09/4/2007
Women Want to Be Homemakers? Say It Isn’t So!
This post actually started out as a comment response to a blog post but ended up being way too long…
Concerning the recent debacle about Southwestern Seminary offering a homemaking course, the website The View From Her had some interesting things to say. (I found this particular post from my friend Becky Vartabedian on her blog Flip the Pig.)
I think a lot of people have offered knee-jerk reactions to this story. The author of The View From Her is very concerned that this kind of course encourages women to not pursue other academic areas of study and yet if the author would have done a little more research she would have found out that homemaking is only a concentration of a larger Bachelor’s degree in humanities. Only 21 hours of 129 are devoted to the concentration. The other 108 hours are in those other more intellectually stimulating categories like history, philosophy and theology.

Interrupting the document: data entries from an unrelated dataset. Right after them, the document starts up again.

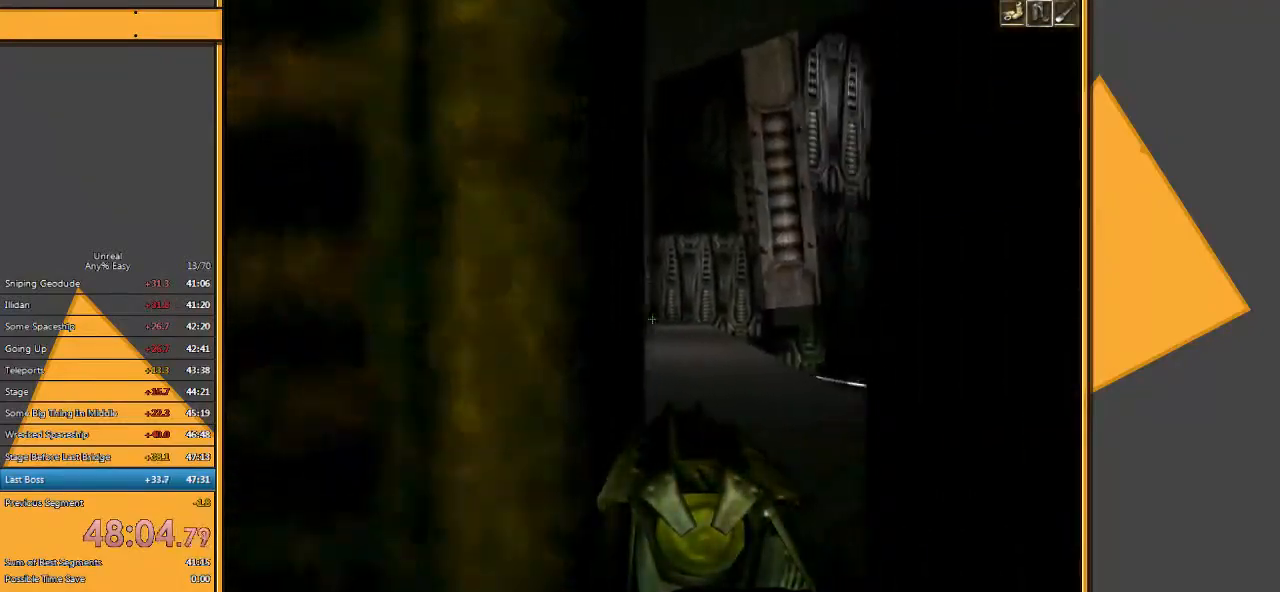
{"keys": ["w"], "mouse": [], "events": []}
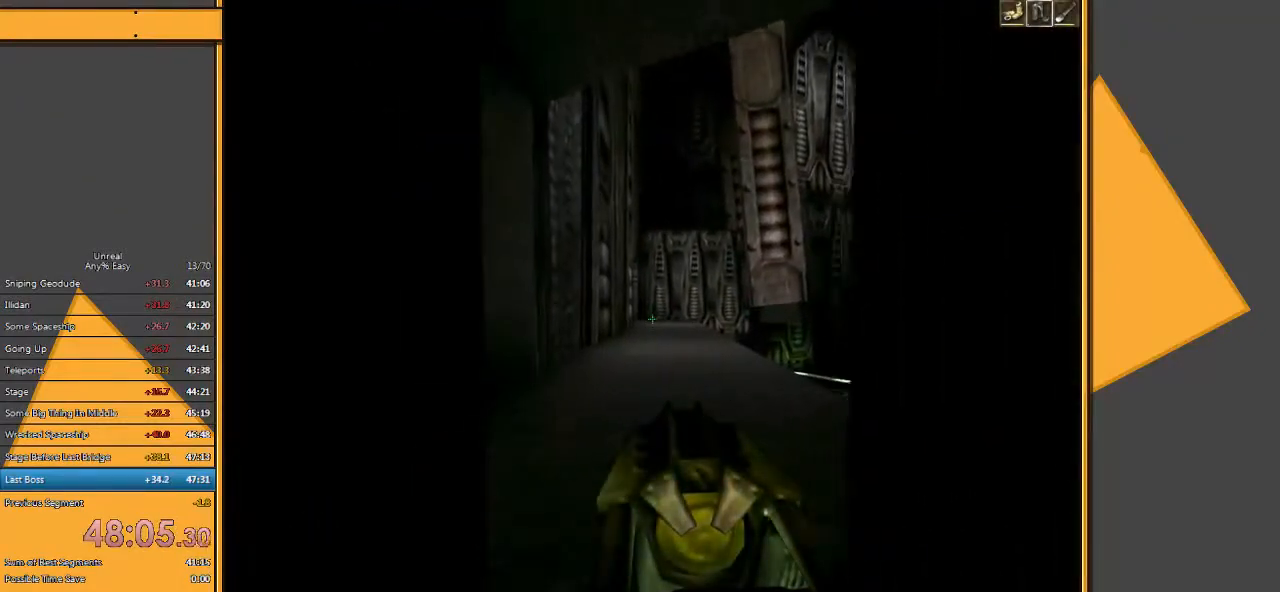
{"keys": ["d", "w"], "mouse": [], "events": [[433, "d", "down"]]}
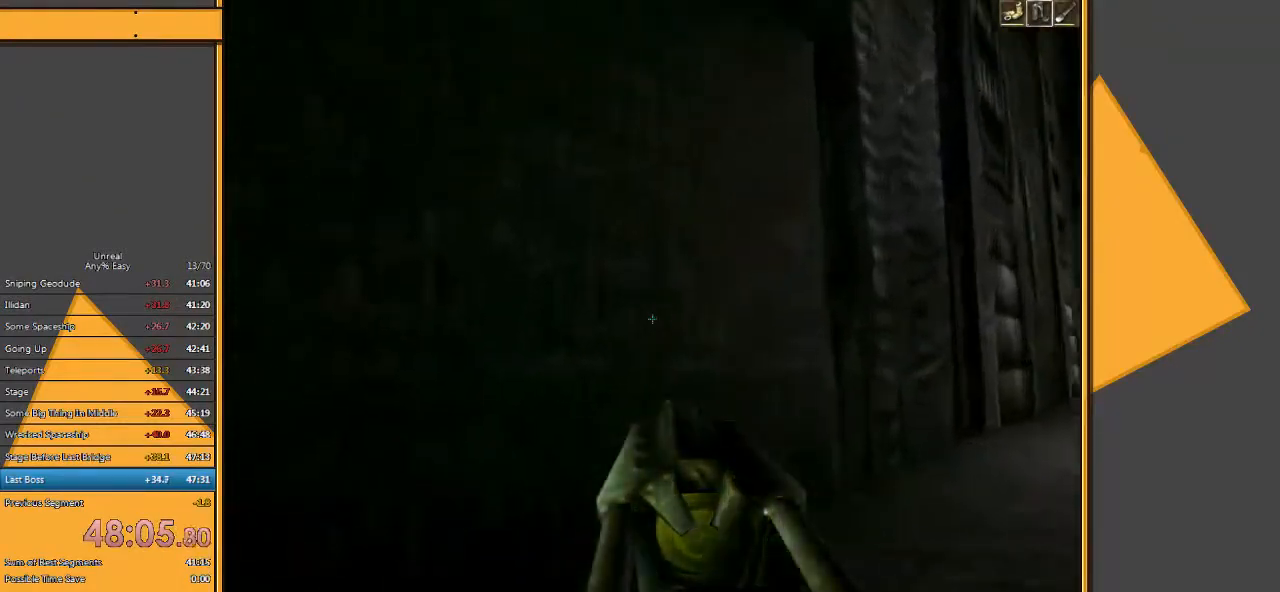
{"keys": ["w"], "mouse": [], "events": [[33, "d", "up"], [100, "d", "down"], [200, "d", "up"]]}
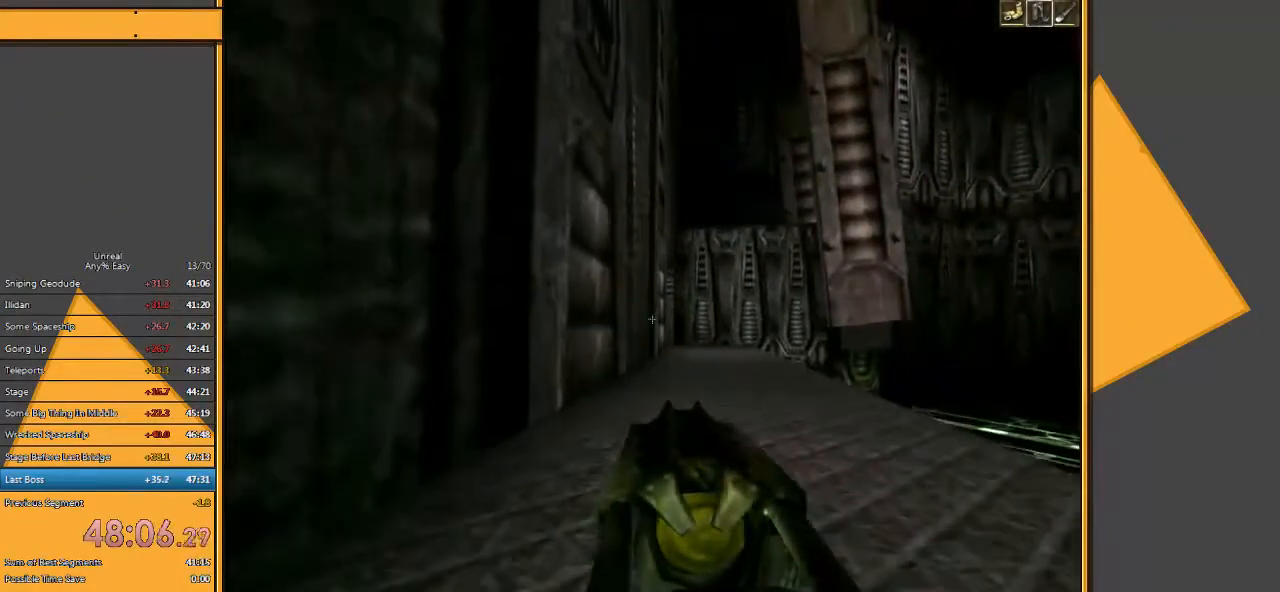
{"keys": ["w"], "mouse": [], "events": [[383, "d", "down"], [483, "d", "up"]]}
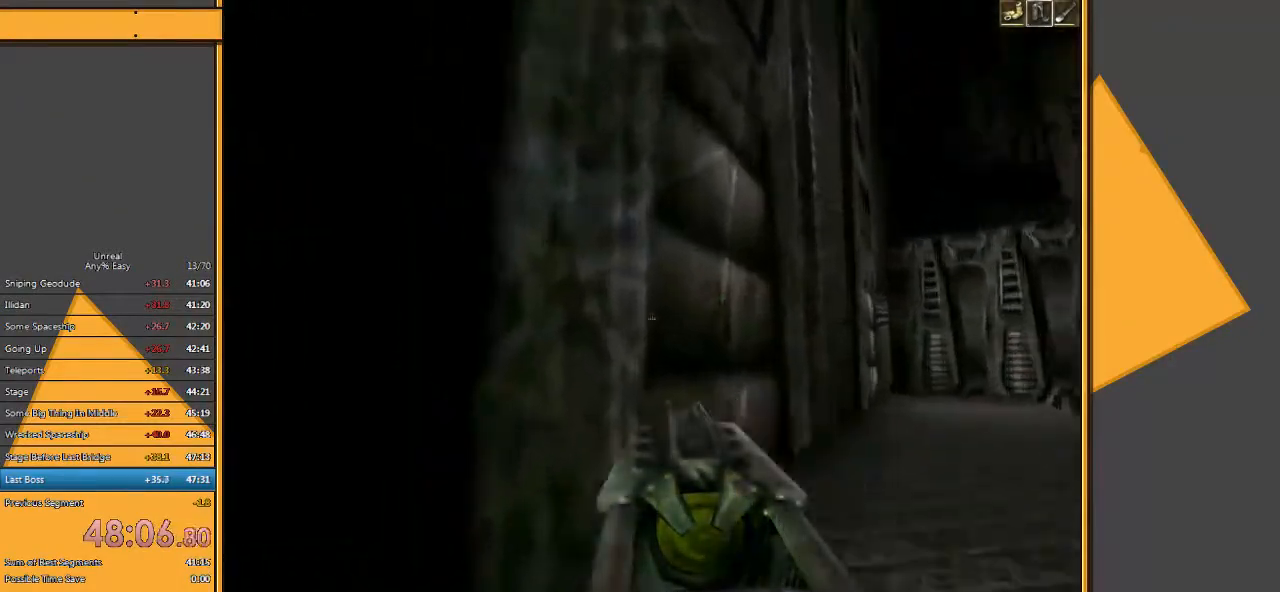
{"keys": ["w"], "mouse": [], "events": [[50, "d", "down"], [200, "d", "up"]]}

The author says “It is so singularly focused on keeping women in their place.” The homemaking course is not about keeping women “in their place” but about broadening their curriculum, bringing in more prospective students and responding to consumer demand. This may come as a shock to some - but there are women out there who actually just want to be housewives. Why shouldn’t these women have the opportunity to take classes that relate and will improve them in the areas in which they spend the majority of their lives? Furthermore if the Seminary had an agenda of keeping women in the home why do they offer multiple masters degrees in areas of missions, teaching and other things which take women from the home? In a recent news release the seminary responded to the question: “Do you believe all women should stay at home and take care of their children?” They were quoted as saying “We believe, as Baptists, that every person is free to do anything they want to do.”
The other item that the author rails on is the fact that the seminary is out to define the “role” of women while completely ignoring the man. That argument is a bit absurd and is like saying the reason the Iraq war is wrong is because we’ve been ignoring North Korea.
The only thing I can really see being concerned with is the fact that the course is only open to women. Why shouldn’t a man be able to take interior design and cooking classes? While this isn’t a big deal, I would assume the reasoning here is one based more on logistics and comfort of the majority of the class who most likely would be women.
I think this is another case of the media and other people making a mountain out of a molehill. We shouldn’t be so quick to make judgments, be offended, and whip out our favorite proof-texts.